*** Provided records ***

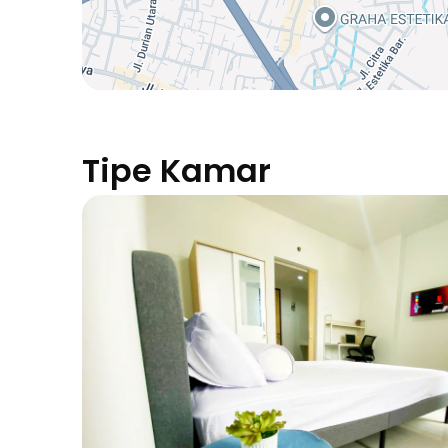
Tipe Kamar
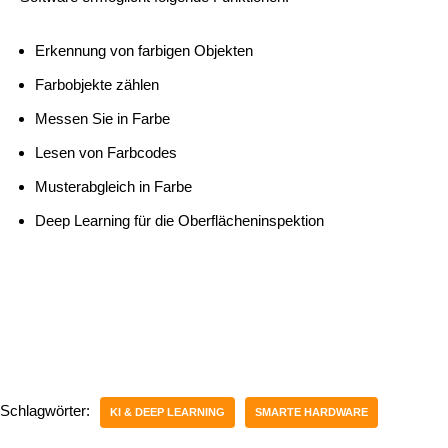
Erkennung von farbigen Objekten
Farbobjekte zählen
Messen Sie in Farbe
Lesen von Farbcodes
Musterabgleich in Farbe
Deep Learning für die Oberflächeninspektion
Schlagwörter:
KI & DEEP LEARNING
SMARTE HARDWARE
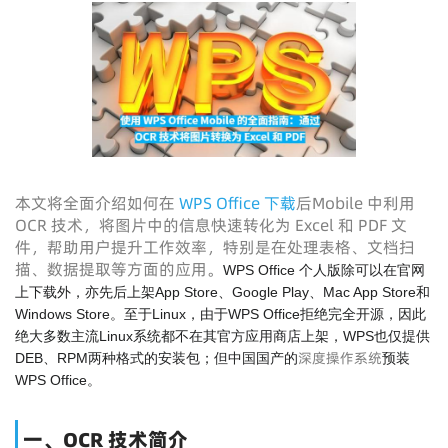
本文将全面介绍如何在
WPS Office 下载
后Mobile 中利用
OCR 技术，将图片中的信息快速转化为 Excel 和 PDF 文
件，帮助用户提升工作效率，特别是在处理表格、文档扫
描、数据提取等方面的应用。
WPS Office 个人版除可以在官网
上下载外，亦先后上架App Store、Google Play、Mac App Store和
Windows Store。至于Linux，由于WPS Office拒绝完全开源，因此
绝大多数主流Linux系统都不在其官方应用商店上架，WPS也仅提供
深度操作系统
DEB、RPM两种格式的安装包；但中国国产的
预装
WPS Office。
一、OCR 技术简介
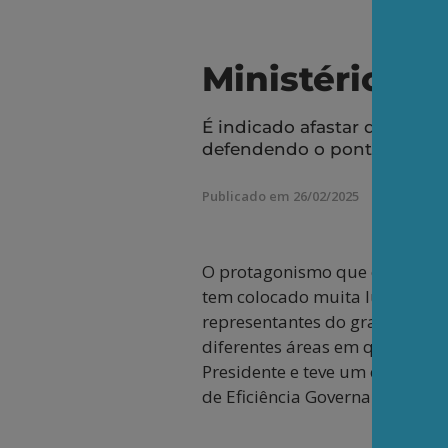
Ministério da
É indicado afastar dos cent
defendendo o ponto de vista
Publicado em 26/02/2025
O protagonismo que o bilionár
tem colocado muita luz no deba
representantes do grande capi
diferentes áreas em que atua,
Presidente e teve um cargo de
de Eficiência Governamental.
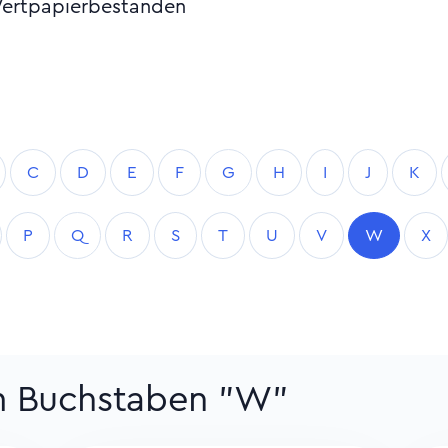
Wertpapierbeständen
C
D
E
F
G
H
I
J
K
P
Q
R
S
T
U
V
W
X
um Buchstaben "W"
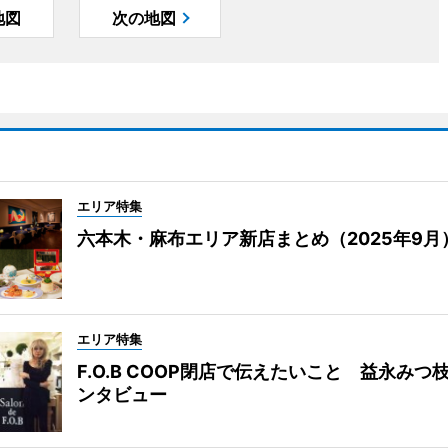
地図
次の地図
エリア特集
六本木・麻布エリア新店まとめ（2025年9月
エリア特集
F.O.B COOP閉店で伝えたいこと 益永みつ
ンタビュー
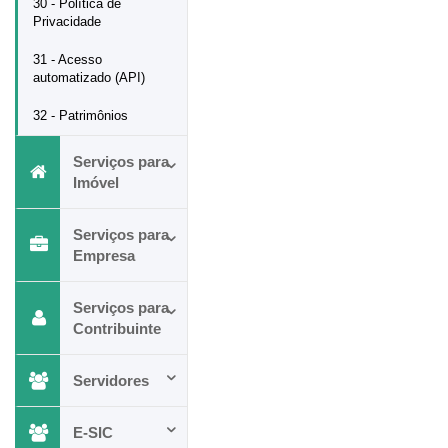
30 - Política de
Privacidade
31 - Acesso
automatizado (API)
32 - Patrimônios
Serviços para
Imóvel
Serviços para
Empresa
Serviços para
Contribuinte
Servidores
E-SIC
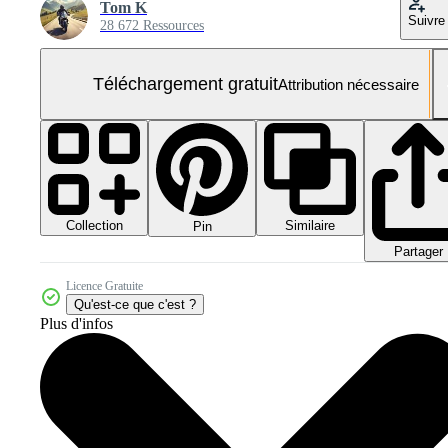
Tom K
Suivre
28 672 Ressources
Téléchargement gratuit
Attribution nécessaire
Collection
Similaire
Pin
Partager
Licence Gratuite
Qu'est-ce que c'est ?
Plus d'infos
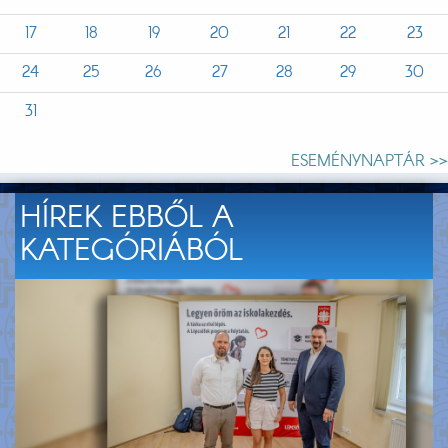
17
18
19
20
21
22
23
24
25
26
27
28
29
30
31
ESEMÉNYNAPTÁR >>
HÍREK EBBŐL A
KATEGÓRIÁBÓL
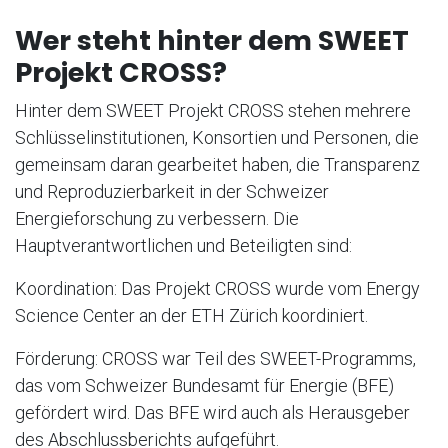
Wer steht hinter dem SWEET
Projekt CROSS?
Hinter dem SWEET Projekt CROSS stehen mehrere
Schlüsselinstitutionen, Konsortien und Personen, die
gemeinsam daran gearbeitet haben, die Transparenz
und Reproduzierbarkeit in der Schweizer
Energieforschung zu verbessern. Die
Hauptverantwortlichen und Beteiligten sind:
Koordination: Das Projekt CROSS wurde vom Energy
Science Center an der ETH Zürich koordiniert.
Förderung: CROSS war Teil des SWEET-Programms,
das vom Schweizer Bundesamt für Energie (BFE)
gefördert wird. Das BFE wird auch als Herausgeber
des Abschlussberichts aufgeführt.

*** End of Provided records ***

= Directive =
Return the text of every listing above word for word and line by line. Leave out the picture markers.

= Solution to this exercise =
Tipe Kamar
Erkennung von farbigen Objekten
Farbobjekte zählen
Messen Sie in Farbe
Lesen von Farbcodes
Musterabgleich in Farbe
Deep Learning für die Oberflächeninspektion
Schlagwörter:
KI & DEEP LEARNING
SMARTE HARDWARE
本文将全面介绍如何在
WPS Office 下载
后Mobile 中利用
OCR 技术，将图片中的信息快速转化为 Excel 和 PDF 文
件，帮助用户提升工作效率，特别是在处理表格、文档扫
描、数据提取等方面的应用。
WPS Office 个人版除可以在官网
上下载外，亦先后上架App Store、Google Play、Mac App Store和
Windows Store。至于Linux，由于WPS Office拒绝完全开源，因此
绝大多数主流Linux系统都不在其官方应用商店上架，WPS也仅提供
深度操作系统
DEB、RPM两种格式的安装包；但中国国产的
预装
WPS Office。
一、OCR 技术简介
Ministério da
É indicado afastar dos cent
defendendo o ponto de vista
Publicado em 26/02/2025
O protagonismo que o bilionár
tem colocado muita luz no deba
representantes do grande capi
diferentes áreas em que atua,
Presidente e teve um cargo de
de Eficiência Governamental.
Wertpapierbeständen
C
D
E
F
G
H
I
J
K
P
Q
R
S
T
U
V
W
X
um Buchstaben "W"
地図
次の地図
エリア特集
六本木・麻布エリア新店まとめ（2025年9月
エリア特集
F.O.B COOP閉店で伝えたいこと 益永みつ
ンタビュー
30 - Política de
Privacidade
31 - Acesso
automatizado (API)
32 - Patrimônios
Serviços para
Imóvel
Serviços para
Empresa
Serviços para
Contribuinte
Servidores
E-SIC
Tom K
Suivre
28 672 Ressources
Téléchargement gratuit
Attribution nécessaire
Collection
Similaire
Pin
Partager
Licence Gratuite
Qu'est-ce que c'est ?
Plus d'infos
17
18
19
20
21
22
23
24
25
26
27
28
29
30
31
ESEMÉNYNAPTÁR >>
HÍREK EBBŐL A
KATEGÓRIÁBÓL
Wer steht hinter dem SWEET
Projekt CROSS?
Hinter dem SWEET Projekt CROSS stehen mehrere
Schlüsselinstitutionen, Konsortien und Personen, die
gemeinsam daran gearbeitet haben, die Transparenz
und Reproduzierbarkeit in der Schweizer
Energieforschung zu verbessern. Die
Hauptverantwortlichen und Beteiligten sind:
Koordination: Das Projekt CROSS wurde vom Energy
Science Center an der ETH Zürich koordiniert.
Förderung: CROSS war Teil des SWEET-Programms,
das vom Schweizer Bundesamt für Energie (BFE)
gefördert wird. Das BFE wird auch als Herausgeber
des Abschlussberichts aufgeführt.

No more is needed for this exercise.